Thursday, December 27, 2012

The Fed is as spectacularly wrong about inflation as it has been about almost everything else

Peter Schiff : ......For as long as I can remember (and I can remember for quite some time) the Fed has stripped out “volatile” increases in food and energy, preferring the “core” inflation readings. But in the overwhelming majority of cases, the headline numbers are significantly higher than the core. In other words, Bernanke simply prefers to look at lower numbers. In his press conference, he made it clear that the Fed will avoid looking at price changes in “globally traded commodities,” that are all highly influenced by inflation.

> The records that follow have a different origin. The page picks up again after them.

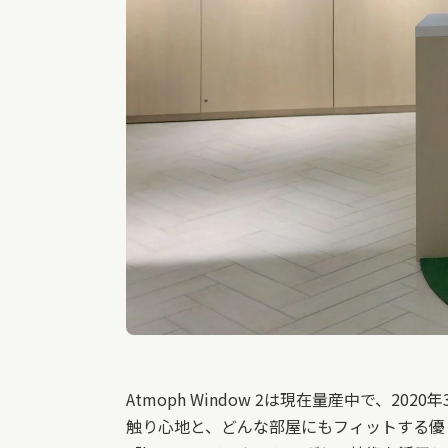
Atmoph Window 2は現在量産中で
触り心地と、どんな部屋にもフィットする優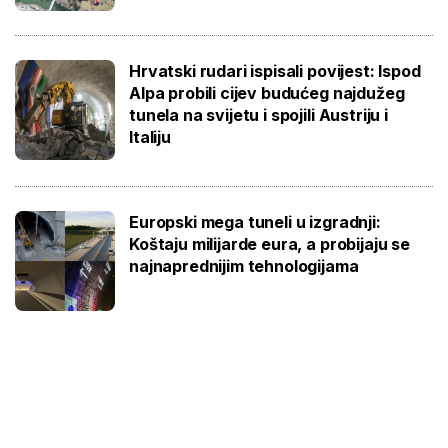
Hrvatski rudari ispisali povijest: Ispod
Alpa probili cijev budućeg najdužeg
tunela na svijetu i spojili Austriju i
Italiju
Europski mega tuneli u izgradnji:
Koštaju milijarde eura, a probijaju se
najnaprednijim tehnologijama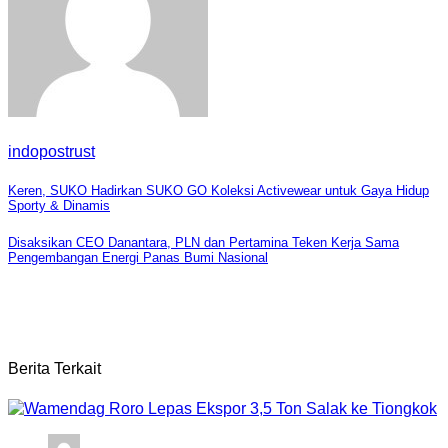
indopostrust
Navigasi
Keren, SUKO Hadirkan SUKO GO Koleksi Activewear untuk Gaya Hidup
Sporty & Dinamis
pos
Disaksikan CEO Danantara, PLN dan Pertamina Teken Kerja Sama
Pengembangan Energi Panas Bumi Nasional
Berita Terkait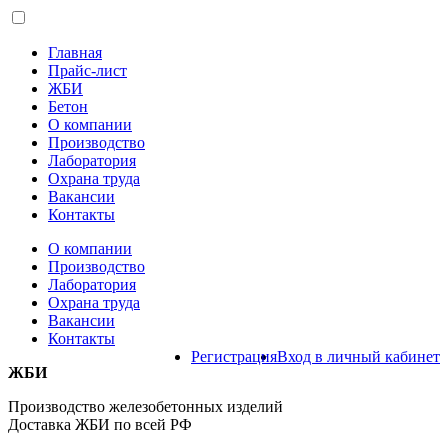
Главная
Прайс-лист
ЖБИ
Бетон
О компании
Производство
Лаборатория
Охрана труда
Вакансии
Контакты
О компании
Производство
Лаборатория
Охрана труда
Вакансии
Контакты
Регистрация
Вход в личный кабинет
ЖБИ
Производство железобетонных изделий
Доставка ЖБИ по всей РФ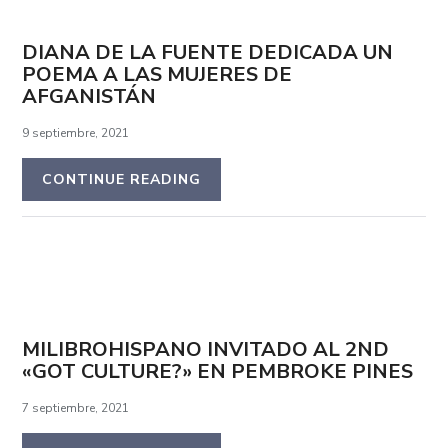
DIANA DE LA FUENTE DEDICADA UN
POEMA A LAS MUJERES DE
AFGANISTÁN
9 septiembre, 2021
CONTINUE READING
MILIBROHISPANO INVITADO AL 2ND
«GOT CULTURE?» EN PEMBROKE PINES
7 septiembre, 2021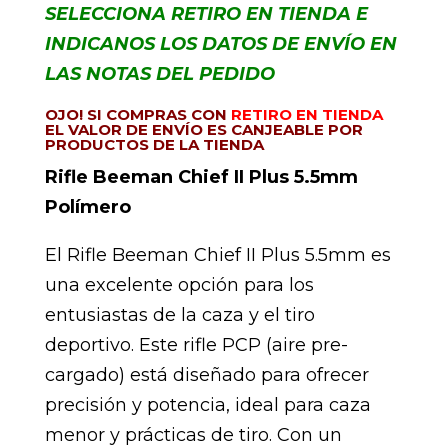
SELECCIONA RETIRO EN TIENDA E
INDICANOS LOS DATOS DE ENVÍO EN
LAS NOTAS DEL PEDIDO
OJO! SI COMPRAS CON
RETIRO EN TIENDA
EL VALOR DE ENVÍO ES CANJEABLE POR
PRODUCTOS DE LA TIENDA
Rifle Beeman Chief II Plus 5.5mm
Polímero
El Rifle Beeman Chief II Plus 5.5mm es
una excelente opción para los
entusiastas de la caza y el tiro
deportivo. Este rifle PCP (aire pre-
cargado) está diseñado para ofrecer
precisión y potencia, ideal para caza
menor y prácticas de tiro. Con un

These subjective and attenuated criteria give Fed officials far too much leeway to ignore the guidelines that they are putting into place. If the Fed will not react to what inflation is, but rather to what it expects it to be, what will happen if their expectations turn out to be wrong? After all, their track record in forecasting the events of the last decade has been anything but stellar. The Fed officials repeatedly assured us that there was no housing bubble, even after it burst. Then they assured us the problem was contained to subprime mortgages. Then they assured us that a slowdown in housing would not impact the broader economy. I could go on, but my point is if the Fed is as spectacularly wrong about inflation as it has been about almost everything else, will they be able to slam on the brakes in time to prevent inflation from running out of control? And if so, at what cost to the overall economy?

Peter Schiff is a well-known commentator appearing regularly on CNBC, TechTicker and FoxNews. He is often referred to as "Doctor Doom" because of his bearish outlook on the economy and the U.S. Dollar in particular. Peter was one of the first from within the professional investment field to call the housing market a bubble. Peter has written a book called "Crash Proof" and a follow-on called "The Little Book of Bull Moves in Bear Markets". He is the President of EuroPacific Capital, which is a brokerage specializing in finding dividend-yielding, value-based foreign stocks.